Coś mam wrażenie, że świata nie zmienimy. No chyba, że zmienimy świat (ale to zapewne jest temat na całkiem odrębny wpis). Póki co są żony i są kochanki, a ja mam przyjaciółki i takie, i takie. Ich prawdy są absolutne. Wszystko czego chcą, to uwagi i miłości. I może jeszcze potwierdzenia, że są jedyne. Bo taki model społeczny mamy. Jedyność jest aspiracją, sprawą pożądaną, o którą się walczy, jak zachodzi potrzeba. W patriarchalnym świecie walki dwóch kobiet oczekuje się niczym letniej burzy, która nadciąga po parnych dniach. Musi się ona zdarzyć, by system po raz kolejny mógł zostać usankcjonowany.

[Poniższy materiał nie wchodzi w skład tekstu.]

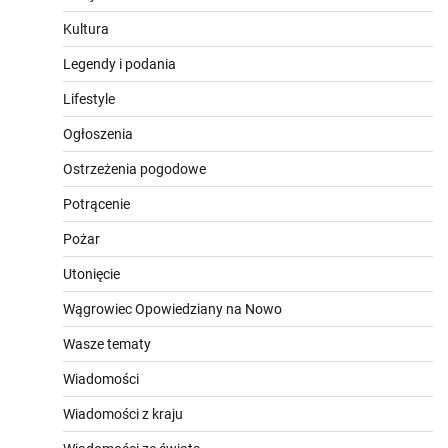
Kultura
Legendy i podania
Lifestyle
Ogłoszenia
Ostrzeżenia pogodowe
Potrącenie
Pożar
Utonięcie
Wągrowiec Opowiedziany na Nowo
Wasze tematy
Wiadomości
Wiadomości z kraju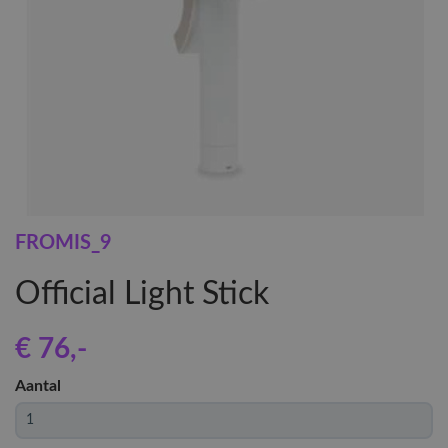
FROMIS_9
Official Light Stick
€ 76
,-
Aantal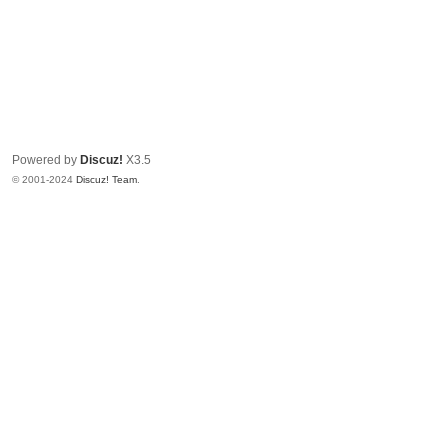
Powered by
Discuz!
X3.5
© 2001-2024
Discuz! Team
.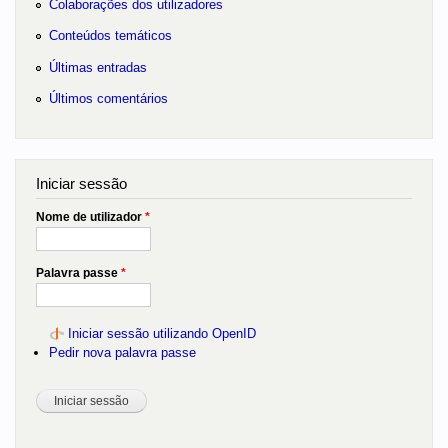
Colaborações dos utilizadores
Conteúdos temáticos
Últimas entradas
Últimos comentários
Iniciar sessão
Nome de utilizador
*
Palavra passe
*
Iniciar sessão utilizando OpenID
Pedir nova palavra passe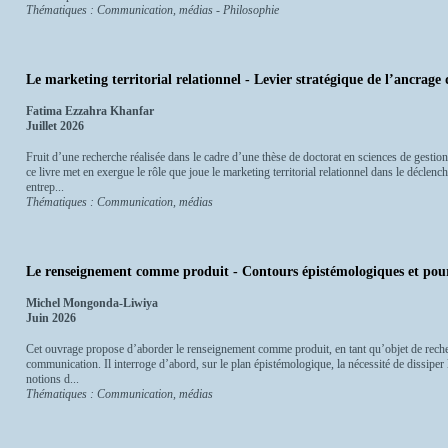
Thématiques : Communication, médias - Philosophie
Le marketing territorial relationnel - Levier stratégique de l’ancrage 
Fatima Ezzahra Khanfar
Juillet 2026
Fruit d’une recherche réalisée dans le cadre d’une thèse de doctorat en sciences de gestio
ce livre met en exergue le rôle que joue le marketing territorial relationnel dans le décl
entrep...
Thématiques : Communication, médias
Le renseignement comme produit - Contours épistémologiques et pou
Michel Mongonda-Liwiya
Juin 2026
Cet ouvrage propose d’aborder le renseignement comme produit, en tant qu’objet de recher
communication. Il interroge d’abord, sur le plan épistémologique, la nécessité de dissiper
notions d...
Thématiques : Communication, médias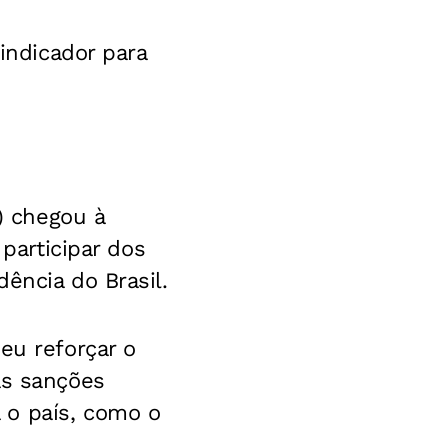
 indicador para
T) chegou à
 participar dos
ência do Brasil.
eu reforçar o
as sanções
 o país, como o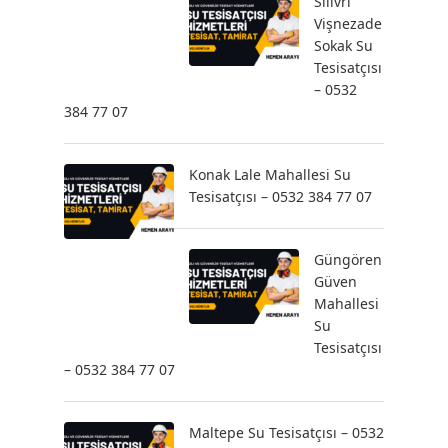
Silivri
Vişnezade
Sokak Su
Tesisatçısı
– 0532
384 77 07
Konak Lale Mahallesi Su
Tesisatçısı – 0532 384 77 07
Güngören
Güven
Mahallesi
Su
Tesisatçısı
– 0532 384 77 07
Maltepe Su Tesisatçısı – 0532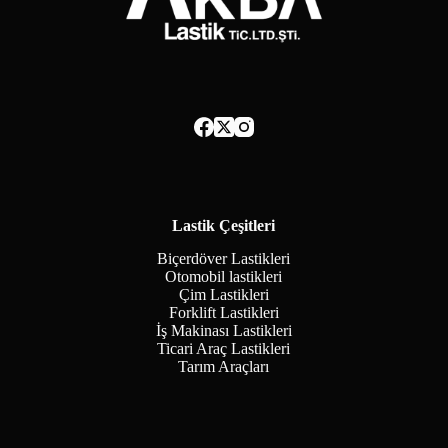
Lastik Çeşitleri
Biçerdöver Lastikleri
Otomobil lastikleri
Çim Lastikleri
Forklift Lastikleri
İş Makinası Lastikleri
Ticari Araç Lastikleri
Tarım Araçları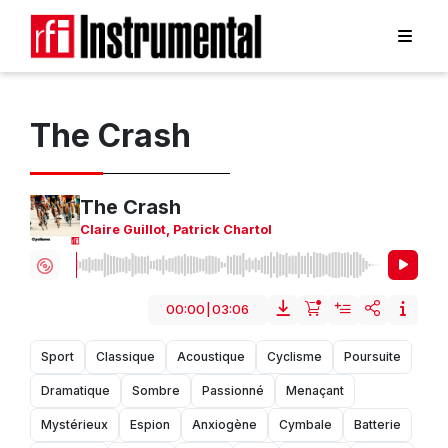
The Crash
The Crash
Claire Guillot
,
Patrick Chartol
00:00
|
03:06
Sport
Classique
Acoustique
Cyclisme
Poursuite
Dramatique
Sombre
Passionné
Menaçant
Mystérieux
Espion
Anxiogène
Cymbale
Batterie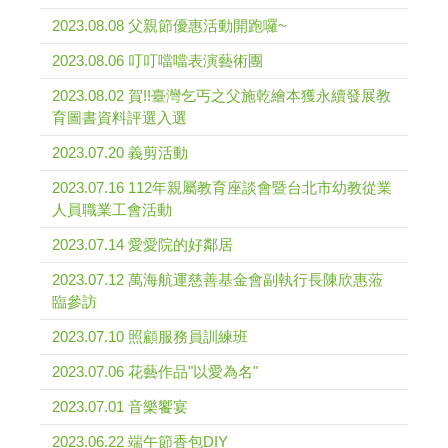
2023.08.08 父親節優惠活動開跑囉~
2023.08.06 叮叮噹噹表演藝術團
2023.08.02 賀!!臺灣乞丐之父施乾繪本獲永續發展教
育圖書資料評選入選
2023.07.20 義剪活動
2023.07.16 112年親屬教育座談會暨台北市幼教從業
人員職業工會活動
2023.07.14 愛愛院的好鄰居
2023.07.12 萬海航運慈善基金會副執行長陳欣惠蒞
臨參訪
2023.07.10 照顧服務員訓練班
2023.07.06 花藝作品"以愛為名"
2023.07.01 音樂饗宴
2023.06.22 端午節香包DIY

A skoro tak, to kusi mnie jedna myśl…no bo gdyby tak panicza wystawić zgodnie za drzwi? Pomyślmy, obraz taki: Panicz i ego zgrabnym kopem ze szpilki obu zaangażowanych pań lądują na bruku, a za nimi ocean skarpet niewypranych. Żona zamyka drzwi. Kochanka zamyka drzwi. Mina panicza…. bezcenna! Żegnamy panicza, rozdział się zamyka, a  świat jak gdyby nigdy nic, toczy się dalej.

Świat tak czy owak toczyć się dalej będzie. Z żoną szczęśliwą czy nieszczęśliwą, z kochanką w skowronkach, czy w pogardzie innych kobiet. Świat również się potoczy i wtedy, gdy to kobiety przejmą pałeczkę i abrakadabra z panicza wygranego zrobią gościa niechcianego. Potoczy się i już, bo światu doprawdy wszystko jedno jaki ludzie dramat właśnie przeżywają.

Tymczasem, gdyby kobiety były sobie bardziej bliskie, gdyby zamiast walczyć i sztukę współzawodnictwa szlifować, zaczęły być dla siebie bardziej jak siostry, gdyby życie żyły dla siebie, a nie dla mężczyzny, wtedy nie byłoby tej złości między nimi. Tego jadu, który każe im się obrzucać epitetami i pozbawia je całej konstruktywnej mocy. Nie wiem doprawdy jaki miałoby to wpływ na sytuacje, w których panicz postanawia udać się na boczek, ale może właśnie wtedy, w świecie kobiecego porozumienia, chłop po prostu nie szedłby tak łatwo w bok. A jakby szedł, to z pełną świadomością, że konsekwencje będą prawdziwe.